Top of GIVEN DATA

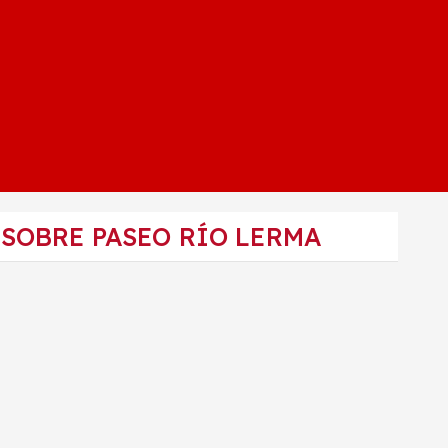
SOBRE PASEO RÍO LERMA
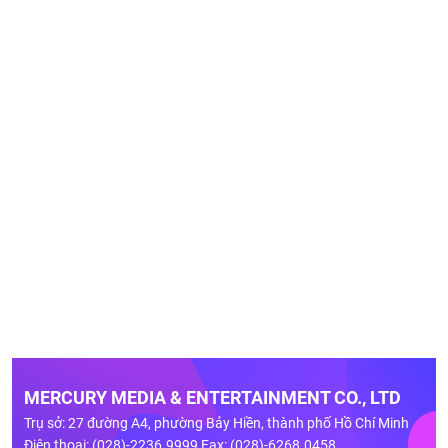
MERCURY MEDIA & ENTERTAINMENT CO., LTD
Trụ sở: 27 đường A4, phường Bảy Hiền, thành phố Hồ Chí Minh
Điện thoại: (028)-2236.9999 Fax: (028)-6268.0458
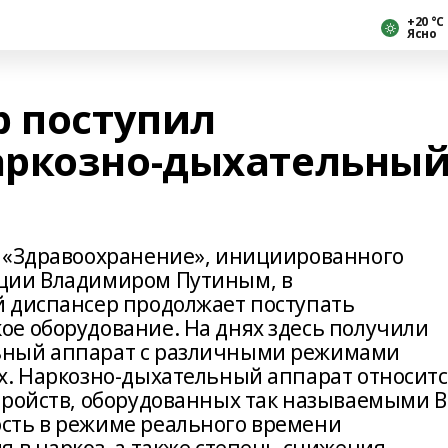
+20 °С
Ясно
р поступил
аркозно-дыхательны
а «Здравоохранение», инициированного
ции Владимиром Путиным, в
 диспансер продолжает поступать
е оборудование. На днях здесь получили
ьный аппарат с различными режимами
х. Наркозно-дыхательный аппарат относитс
тройств, оборудованных так называемыми B
сть в режиме реального времени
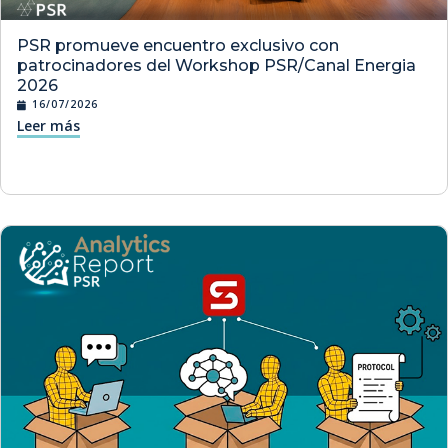
PSR promueve encuentro exclusivo con
patrocinadores del Workshop PSR/Canal Energia
2026
16/07/2026
Leer más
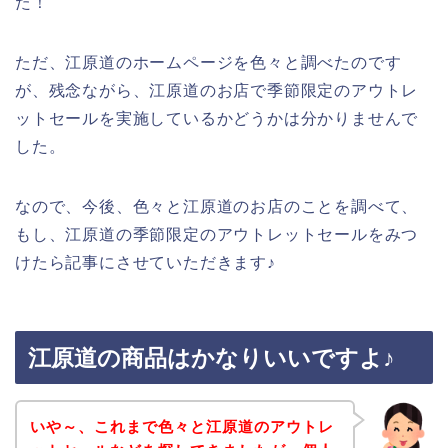
た！
ただ、江原道のホームページを色々と調べたのです
が、残念ながら、江原道のお店で季節限定のアウトレ
ットセールを実施しているかどうかは分かりませんで
した。
なので、今後、色々と江原道のお店のことを調べて、
もし、江原道の季節限定のアウトレットセールをみつ
けたら記事にさせていただきます♪
江原道の商品はかなりいいですよ♪
いや～、これまで色々と江原道のアウトレ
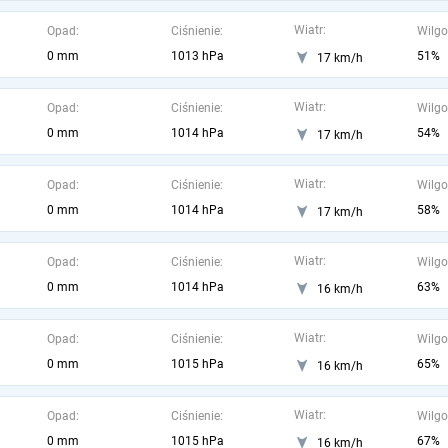
Wiatr:
Opad:
Ciśnienie:
Wilgo
0 mm
1013 hPa
51%
17 km/h
Wiatr:
Opad:
Ciśnienie:
Wilgo
0 mm
1014 hPa
54%
17 km/h
Wiatr:
Opad:
Ciśnienie:
Wilgo
0 mm
1014 hPa
58%
17 km/h
Wiatr:
Opad:
Ciśnienie:
Wilgo
0 mm
1014 hPa
63%
16 km/h
Wiatr:
Opad:
Ciśnienie:
Wilgo
0 mm
1015 hPa
65%
16 km/h
Wiatr:
Opad:
Ciśnienie:
Wilgo
0 mm
1015 hPa
67%
16 km/h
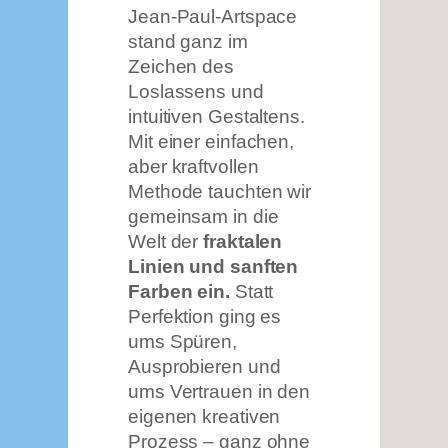
Jean-Paul-Artspace
stand ganz im
Zeichen des
Loslassens und
intuitiven Gestaltens.
Mit einer einfachen,
aber kraftvollen
Methode tauchten wir
gemeinsam in die
Welt der
fraktalen
Linien und sanften
Farben ein.
Statt
Perfektion ging es
ums Spüren,
Ausprobieren und
ums Vertrauen in den
eigenen kreativen
Prozess – ganz ohne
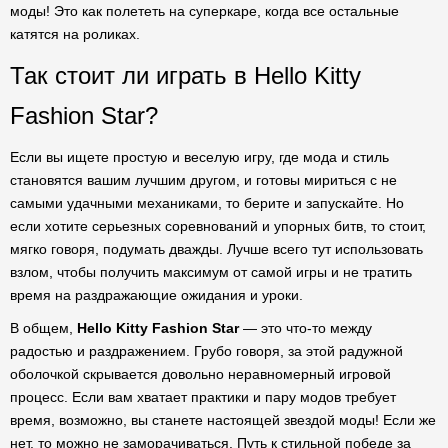
моды! Это как полететь на суперкаре, когда все остальные
катятся на роликах.
Так стоит ли играть в Hello Kitty
Fashion Star?
Если вы ищете простую и веселую игру, где мода и стиль
становятся вашим лучшим другом, и готовы мириться с не
самыми удачными механиками, то берите и запускайте. Но
если хотите серьезных соревнований и упорных битв, то стоит,
мягко говоря, подумать дважды. Лучше всего тут использовать
взлом, чтобы получить максимум от самой игры и не тратить
время на раздражающие ожидания и уроки.
В общем,
Hello Kitty Fashion Star
— это что-то между
радостью и раздражением. Грубо говоря, за этой радужной
оболочкой скрывается довольно неравномерный игровой
процесс. Если вам хватает практики и пару модов требует
время, возможно, вы станете настоящей звездой моды! Если же
нет, то можно не заморачиваться. Путь к стильной победе за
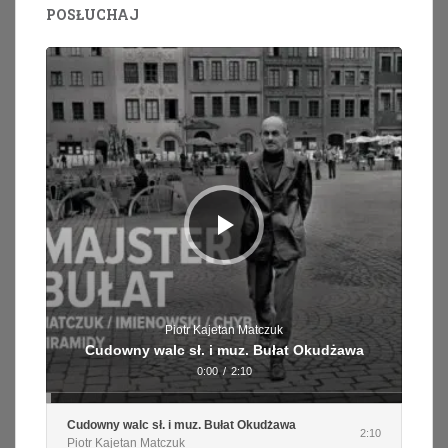
POSŁUCHAJ
Odtwarzacz
plików
dźwiękowych
Piotr Kajetan Matczuk
Cudowny walc sł. i muz. Bułat Okudżawa
0:00
/
2:10
Cudowny walc sł. i muz. Bułat Okudżawa
2:10
Piotr Kajetan Matczuk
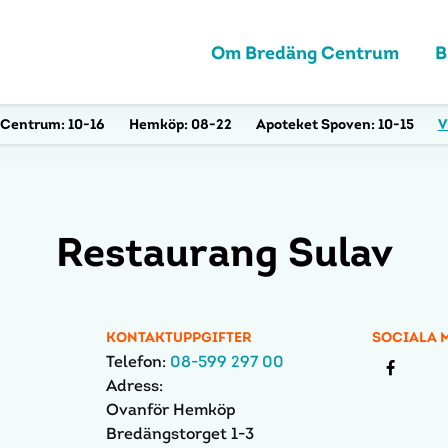
Om Bredäng Centrum
B
Centrum:
10-16
Hemköp:
08-22
Apoteket Spoven:
10-15
V
Restaurang Sulav
KONTAKTUPPGIFTER
SOCIALA 
Telefon:
08-599 297 00
Adress:
Ovanför Hemköp
Bredängstorget 1-3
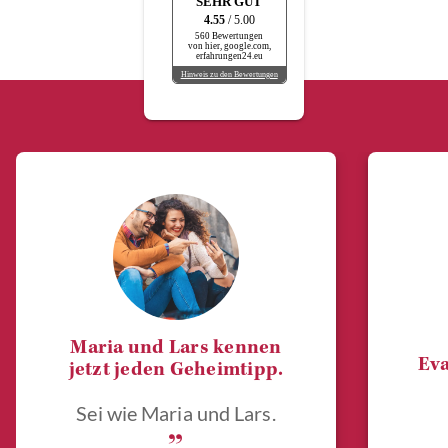
SEHR GUT
4.55
/ 5.00
560 Bewertungen
von hier, google.com,
erfahrungen24.eu
Hinweis zu den Bewertungen
Maria und Lars kennen
Eva
jetzt jeden Geheimtipp.
Sei wie Maria und Lars.
„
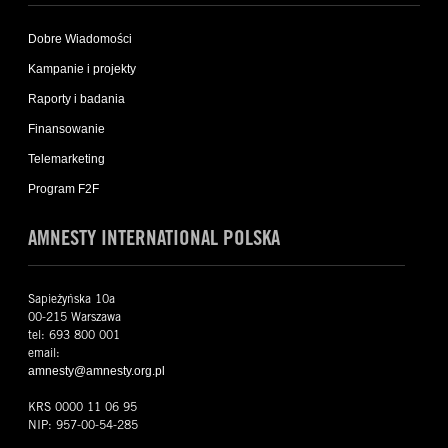
Dobre Wiadomości
Kampanie i projekty
Raporty i badania
Finansowanie
Telemarketing
Program F2F
AMNESTY INTERNATIONAL POLSKA
Sapieżyńska 10a
00-215 Warszawa
tel: 693 800 001
email:
amnesty@amnesty.org.pl
KRS 0000 11 06 95
NIP: 957-00-54-285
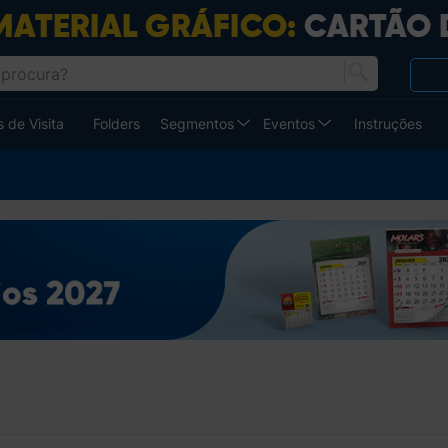
 de Visita
Folders
Segmentos
Eventos
Instruções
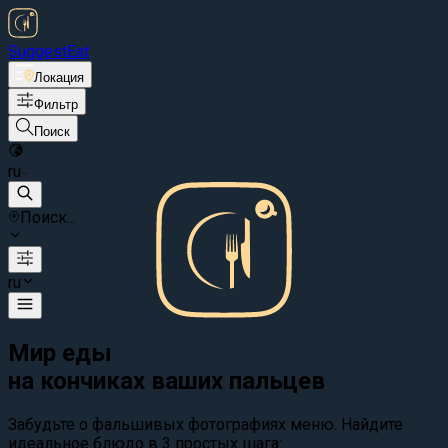
Suggest
Eat
Локация
Фильтр
Поиск
ru
Поиск...
ru
Мир еды
на кончиках ваших пальцев
Забудьте о фальшивых фотографиях меню. Найдите
идеальное блюдо в 3 простых шага:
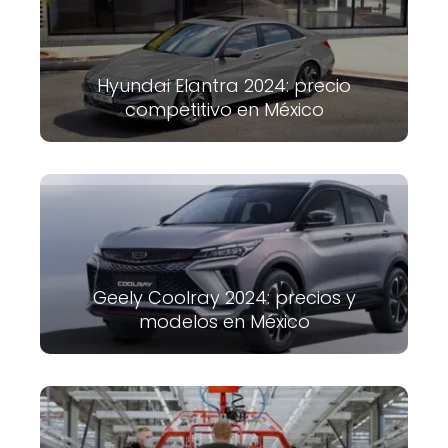
Hyundai Elantra 2024: precio
competitivo en México
Geely Coolray 2024: precios y
modelos en México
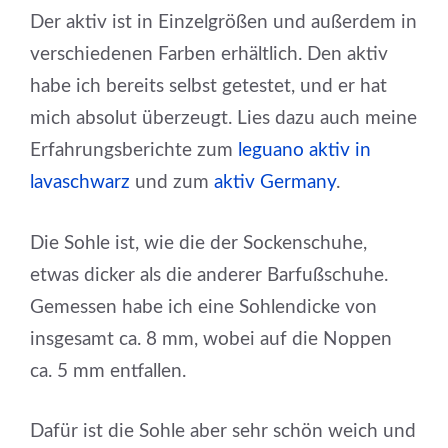
Der aktiv ist in Einzelgrößen und außerdem in
verschiedenen Farben erhältlich. Den aktiv
habe ich bereits selbst getestet, und er hat
mich absolut überzeugt. Lies dazu auch meine
Erfahrungsberichte zum
leguano aktiv in
lavaschwarz
und zum
aktiv Germany
.
Die Sohle ist, wie die der Sockenschuhe,
etwas dicker als die anderer Barfußschuhe.
Gemessen habe ich eine Sohlendicke von
insgesamt ca. 8 mm, wobei auf die Noppen
ca. 5 mm entfallen.
Dafür ist die Sohle aber sehr schön weich und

Bottom of GIVEN DATA

An exact repetition of all the records above is required, excluding the pictures.

SOBRE PASEO RÍO LERMA
MERCURY MEDIA & ENTERTAINMENT CO., LTD
Trụ sở: 27 đường A4, phường Bảy Hiền, thành phố Hồ Chí Minh
Điện thoại: (028)-2236.9999 Fax: (028)-6268.0458
+20 °С
Ясно
р поступил
аркозно-дыхательны
а «Здравоохранение», инициированного
ции Владимиром Путиным, в
 диспансер продолжает поступать
е оборудование. На днях здесь получили
ьный аппарат с различными режимами
х. Наркозно-дыхательный аппарат относитс
тройств, оборудованных так называемыми B
сть в режиме реального времени
PSR promueve encuentro exclusivo con
patrocinadores del Workshop PSR/Canal Energia
2026
16/07/2026
Leer más
た！
ただ、江原道のホームページを色々と調べたのです
が、残念ながら、江原道のお店で季節限定のアウトレ
ットセールを実施しているかどうかは分かりませんで
した。
なので、今後、色々と江原道のお店のことを調べて、
もし、江原道の季節限定のアウトレットセールをみつ
けたら記事にさせていただきます♪
江原道の商品はかなりいいですよ♪
いや～、これまで色々と江原道のアウトレ
Wiatr:
Opad:
Ciśnienie:
Wilgo
0 mm
1013 hPa
51%
17 km/h
Wiatr:
Opad:
Ciśnienie:
Wilgo
0 mm
1014 hPa
54%
17 km/h
Wiatr:
Opad:
Ciśnienie:
Wilgo
0 mm
1014 hPa
58%
17 km/h
Wiatr:
Opad:
Ciśnienie:
Wilgo
0 mm
1014 hPa
63%
16 km/h
Wiatr:
Opad:
Ciśnienie:
Wilgo
0 mm
1015 hPa
65%
16 km/h
Wiatr:
Opad:
Ciśnienie:
Wilgo
0 mm
1015 hPa
67%
16 km/h
Jean-Paul-Artspace
stand ganz im
Zeichen des
Loslassens und
intuitiven Gestaltens.
Mit einer einfachen,
aber kraftvollen
Methode tauchten wir
gemeinsam in die
Welt der
fraktalen
Linien und sanften
Farben ein.
Statt
Perfektion ging es
ums Spüren,
Ausprobieren und
ums Vertrauen in den
eigenen kreativen
Prozess – ganz ohne
моды! Это как полететь на суперкаре, когда все остальные
катятся на роликах.
Так стоит ли играть в Hello Kitty
Fashion Star?
Если вы ищете простую и веселую игру, где мода и стиль
становятся вашим лучшим другом, и готовы мириться с не
самыми удачными механиками, то берите и запускайте. Но
если хотите серьезных соревнований и упорных битв, то стоит,
мягко говоря, подумать дважды. Лучше всего тут использовать
взлом, чтобы получить максимум от самой игры и не тратить
время на раздражающие ожидания и уроки.
В общем,
Hello Kitty Fashion Star
— это что-то между
радостью и раздражением. Грубо говоря, за этой радужной
оболочкой скрывается довольно неравномерный игровой
процесс. Если вам хватает практики и пару модов требует
время, возможно, вы станете настоящей звездой моды! Если же
нет, то можно не заморачиваться. Путь к стильной победе за
POSŁUCHAJ
Odtwarzacz
plików
dźwiękowych
Piotr Kajetan Matczuk
Cudowny walc sł. i muz. Bułat Okudżawa
0:00
/
2:10
Cudowny walc sł. i muz. Bułat Okudżawa
2:10
Piotr Kajetan Matczuk
Om Bredäng Centrum
B
Centrum:
10-16
Hemköp:
08-22
Apoteket Spoven:
10-15
V
Restaurang Sulav
KONTAKTUPPGIFTER
SOCIALA 
Telefon:
08-599 297 00
Adress:
Ovanför Hemköp
Bredängstorget 1-3
SEHR GUT
4.55
/ 5.00
560 Bewertungen
von hier, google.com,
erfahrungen24.eu
Hinweis zu den Bewertungen
Maria und Lars kennen
Eva
jetzt jeden Geheimtipp.
Sei wie Maria und Lars.
„
Dobre Wiadomości
Kampanie i projekty
Raporty i badania
Finansowanie
Telemarketing
Program F2F
AMNESTY INTERNATIONAL POLSKA
Sapieżyńska 10a
00-215 Warszawa
tel: 693 800 001
email:
amnesty@amnesty.org.pl
KRS 0000 11 06 95
NIP: 957-00-54-285
 de Visita
Folders
Segmentos
Eventos
Instruções
Suggest
Eat
Локация
Фильтр
Поиск
ru
Поиск...
ru
Мир еды
на кончиках ваших пальцев
Забудьте о фальшивых фотографиях меню. Найдите
идеальное блюдо в 3 простых шага:
Hyundai Elantra 2024: precio
competitivo en México
Geely Coolray 2024: precios y
modelos en México
Der aktiv ist in Einzelgrößen und außerdem in
verschiedenen Farben erhältlich. Den aktiv
habe ich bereits selbst getestet, und er hat
mich absolut überzeugt. Lies dazu auch meine
Erfahrungsberichte zum
leguano aktiv in
lavaschwarz
und zum
aktiv Germany
.
Die Sohle ist, wie die der Sockenschuhe,
etwas dicker als die anderer Barfußschuhe.
Gemessen habe ich eine Sohlendicke von
insgesamt ca. 8 mm, wobei auf die Noppen
ca. 5 mm entfallen.
Dafür ist die Sohle aber sehr schön weich und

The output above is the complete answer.